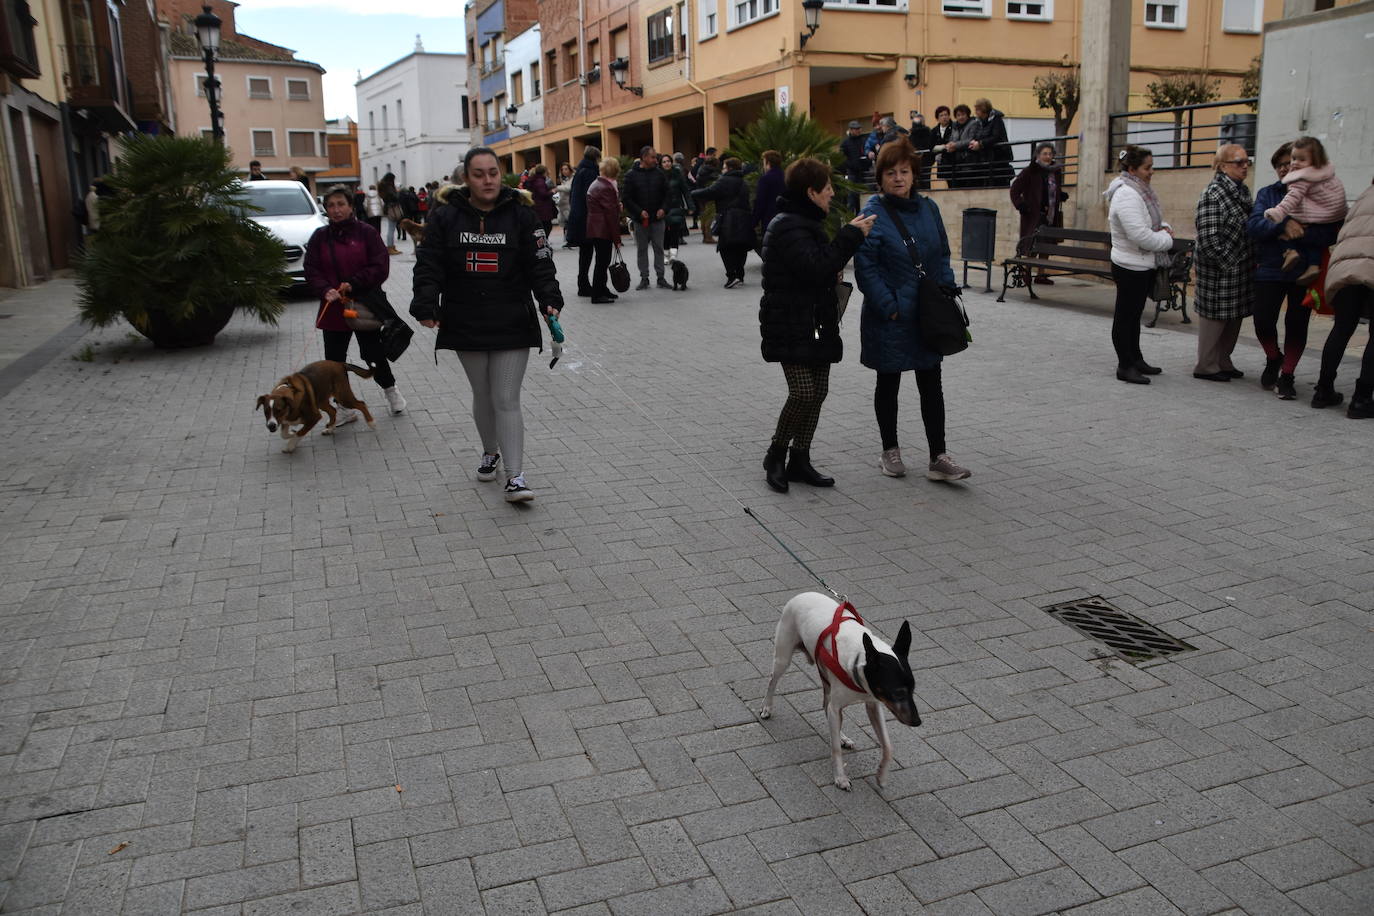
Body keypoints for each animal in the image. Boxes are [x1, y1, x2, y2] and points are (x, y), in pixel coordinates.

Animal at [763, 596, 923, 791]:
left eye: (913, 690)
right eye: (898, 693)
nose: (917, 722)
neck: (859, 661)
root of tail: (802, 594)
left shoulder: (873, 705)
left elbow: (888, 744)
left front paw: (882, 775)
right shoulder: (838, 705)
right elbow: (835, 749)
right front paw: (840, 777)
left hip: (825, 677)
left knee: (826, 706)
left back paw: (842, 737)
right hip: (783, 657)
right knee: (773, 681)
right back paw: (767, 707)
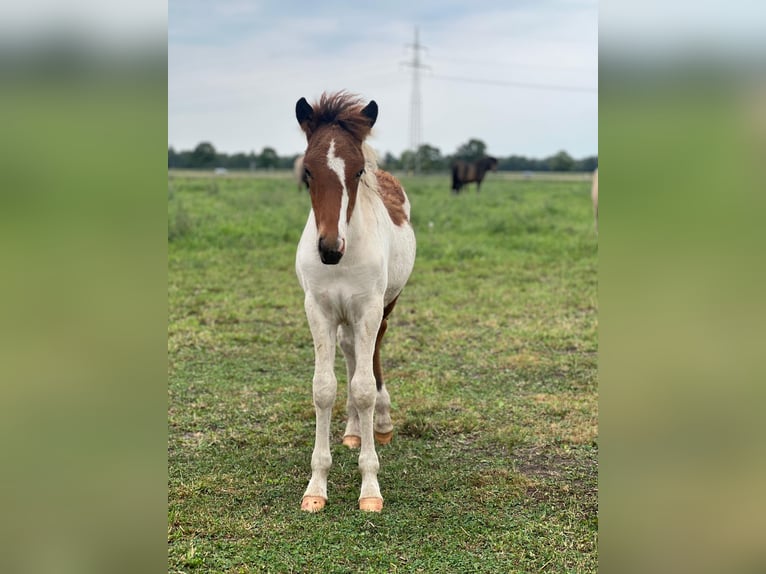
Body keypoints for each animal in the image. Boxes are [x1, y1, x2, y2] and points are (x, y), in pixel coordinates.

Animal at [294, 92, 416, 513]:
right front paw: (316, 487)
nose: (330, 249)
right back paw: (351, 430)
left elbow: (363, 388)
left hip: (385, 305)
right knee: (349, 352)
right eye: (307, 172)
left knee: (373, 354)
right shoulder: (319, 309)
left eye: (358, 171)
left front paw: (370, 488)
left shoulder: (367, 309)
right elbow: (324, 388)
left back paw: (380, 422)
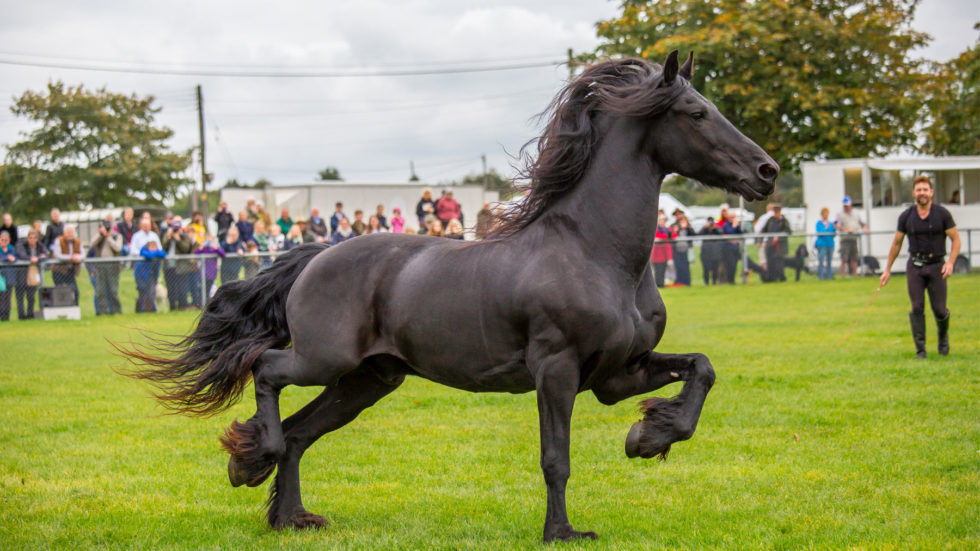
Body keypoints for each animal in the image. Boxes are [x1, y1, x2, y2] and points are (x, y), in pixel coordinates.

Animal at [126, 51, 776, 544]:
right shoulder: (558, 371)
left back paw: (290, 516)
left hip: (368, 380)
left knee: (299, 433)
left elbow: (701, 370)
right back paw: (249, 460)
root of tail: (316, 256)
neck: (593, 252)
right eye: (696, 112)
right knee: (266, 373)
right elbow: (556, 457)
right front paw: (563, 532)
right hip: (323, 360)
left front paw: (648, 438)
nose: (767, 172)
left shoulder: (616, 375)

▶ [Goal of the exercise]
Transcribe every entry above exactly as it stands, but skip the images.

▶ [Answer below]
Body keypoints for each animal in the image. Boxes are [x1, y1, x2, y2] and points are (x, y), in pixel coordinates.

Animal at [763, 596, 923, 791]:
left eye: (913, 690)
right eye: (898, 693)
nose: (917, 722)
neck: (859, 661)
root of tail: (802, 594)
left shoulder: (873, 705)
left elbow: (888, 744)
left front paw: (882, 775)
right shoulder: (838, 705)
right elbow: (835, 749)
right front paw: (840, 777)
left hip: (825, 677)
left knee: (826, 706)
left back paw: (842, 737)
right hip: (783, 657)
right knee: (773, 681)
right back paw: (767, 707)
Body keypoints for each animal in the image. Boxes are [x1, y1, x2, y2] and points are (x, y), in pixel coordinates.

Animal at [294, 92, 416, 513]:
right front paw: (316, 487)
nose: (330, 249)
right back paw: (351, 430)
left elbow: (363, 388)
left hip: (385, 305)
right knee: (349, 352)
right eye: (307, 172)
left knee: (373, 354)
right shoulder: (319, 309)
left eye: (358, 171)
left front paw: (370, 488)
left shoulder: (367, 309)
right elbow: (324, 388)
left back paw: (380, 422)
Body keypoints for each animal in the image. Boxes are [x1, y1, x2, y2] and points are (x, y), in pixel coordinates.

Animal at [126, 51, 776, 544]:
right shoulder: (558, 371)
left back paw: (290, 516)
left hip: (368, 380)
left knee: (299, 433)
left elbow: (701, 370)
right back paw: (249, 460)
root of tail: (316, 256)
neck: (593, 252)
right eye: (696, 112)
right knee: (266, 373)
right elbow: (556, 457)
right front paw: (563, 532)
right hip: (323, 360)
left front paw: (648, 438)
nose: (767, 172)
left shoulder: (616, 375)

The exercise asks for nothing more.